La causa  sono due Eurofighter che sono decollati  per intercettare un velivolo Boeing 777-328 di Air France dalle Mauritius diretto verso Parigi per il quale era scattato un allarme dirottamento, poi rivelatosi infondato. I due caccia F-2000 Eurofighter, secondo quanto comunciato dall'Aeronautica si sono alzati dalla base aerea di Istrana (Treviso), per intercettare il velivolo dell'Air France che aveva perso improvvisamente il contatto radio con l'agenzia italiana del traffico aereo e che aveva fatto scattare l'allarme nella sala operativa del CAOC (Combined Air Operation Center) di Torrejon, ente della Nato responsabile d'area del servizio di sorveglianza dello spazio aereo che coinvolge anche l'Italia. Gli Eurofighter - riferisce la nota dell'Aeronautica militare - hanno intercettato il velivolo francese sopra i cieli della Lombardia dove hanno identificato l'aeromobile civile e si sono assicurati che l'equipaggio avesse ripristinato i regolari contatti radio con gli enti del traffico aereo. Sono state le condizioni meteorologiche di vento e temperature ad aver amplificato la propagazione dell'onda d'urto dei due caccia autorizzati a superare la barriera del suono per intervenire il più rapidamente possibile, rendendola particolarmente udibile - per l'appunto come boati - a terra.   

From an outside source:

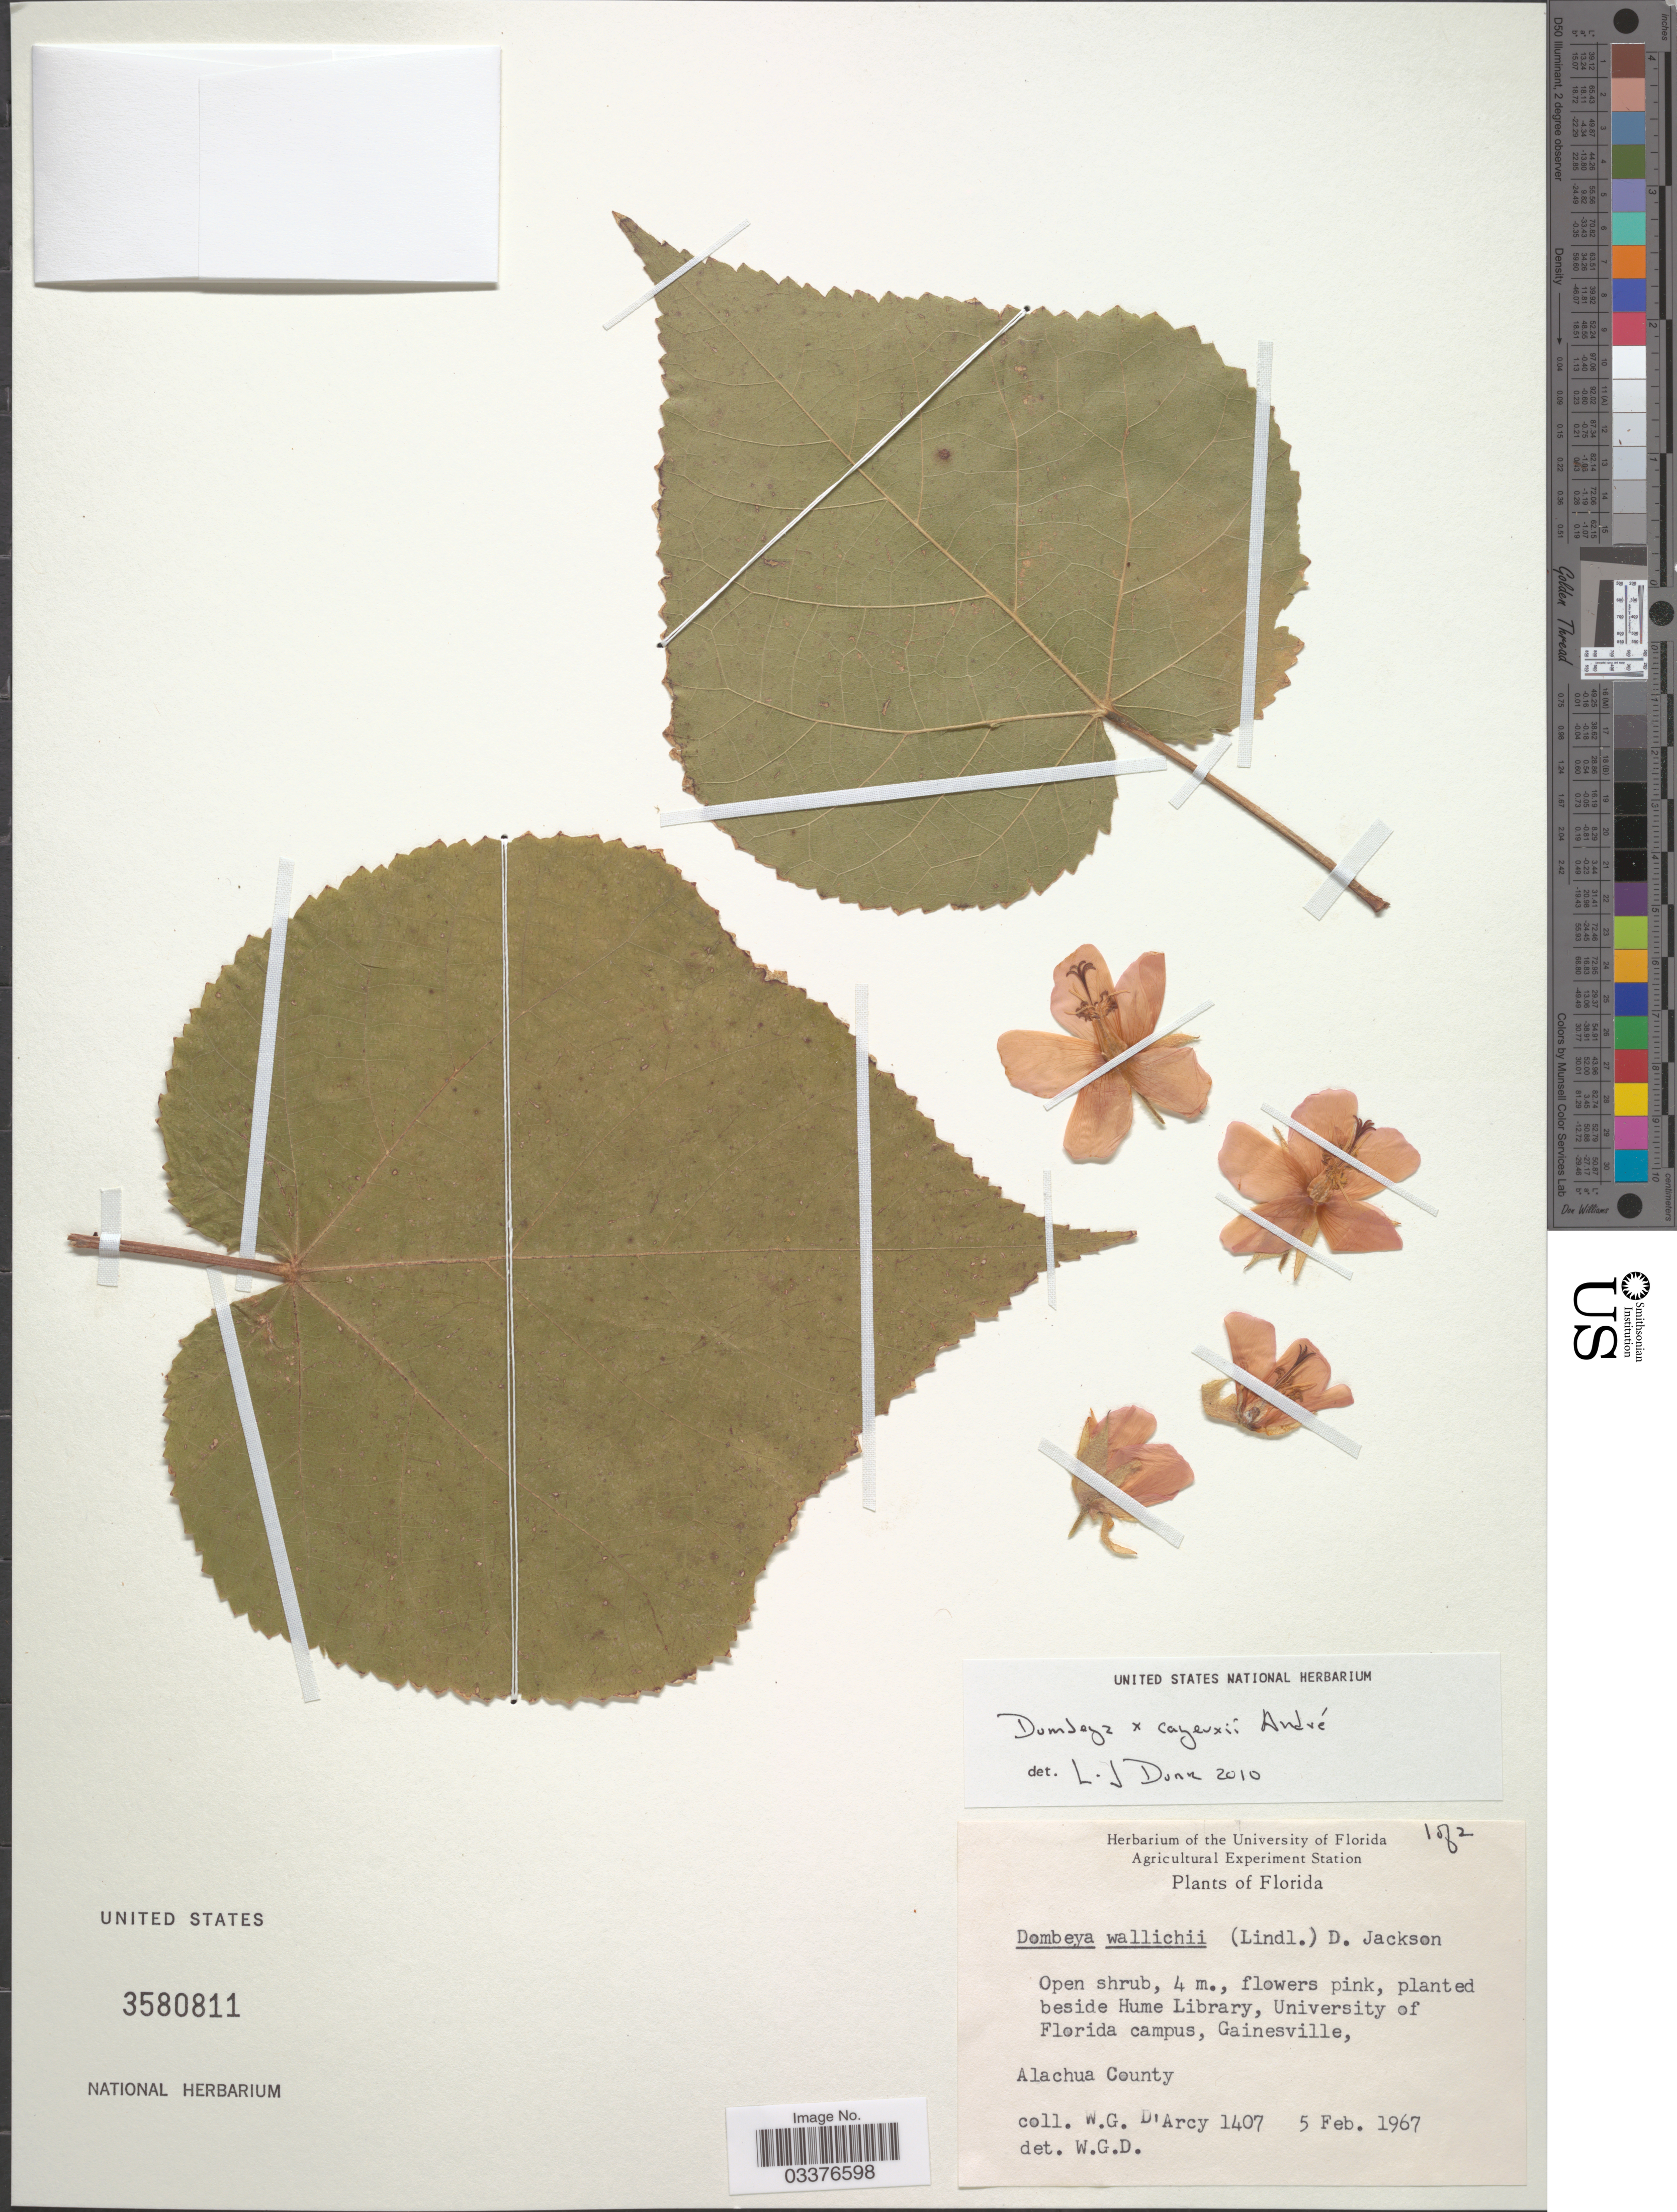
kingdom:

Quello che si è verificato quindi sarebbe un boom sonico o boom supersonico, il suono prodotto generato dalle onde d'urto create da un aeromobile che si muove all'interno di un fluido, in questo caso l'atmosfera terrestre. Questo forte rumore si avverte nel momento in cui un aeromobile vola a velocità superiori a quelle del suono.

A Bergamo le esplosioni sono state avvertite con particolare violenza: le persone sono uscite per strada e in alcune scuole le classi sono state evacuate per sicurezza.  Il timore per i forti boati ha provocato l’intasamento dei centralini del 115, in particolare quelli dei vigili del fuoco di Bergamo, anche per la diffusione della falsa notizia dell'eplosione di una fabbrica. "E' assurda la psicopatia diffusa nell’ultima ora. Stiamo vivendo la difficoltà del riuscire a prendere tutte le telefonate, molte delle quali di curiosi che ci chiedono se abbiamo sentito anche noi i boati. Certo che li abbiamo sentiti, sono tremati i vetri del Comando provinciale di Bergamo. Immaginate se fosse successo veramente qualcosa..", raccontano dalla sala operativa di Bergamo dove i boati sono stati percepiti con più intensita perchè, secondo la prima ricostruzione degli esperti, è qui che i caccia partiti dal Centro Italia avrebbero superato la barriera del suono. Il panico si è diffuso anche sui social. "Su Whatsapp - continuano i vigili del fuoco di Bergamo - sta girando un assurdo messaggio in cui si diffonde la falsa notizia di una ditta chimica esplosa. E’ falso, è una bufala". E adesso, continuano ironico il tecnico della sala operativa, "tutti a raccogliere il muro del suono infranto".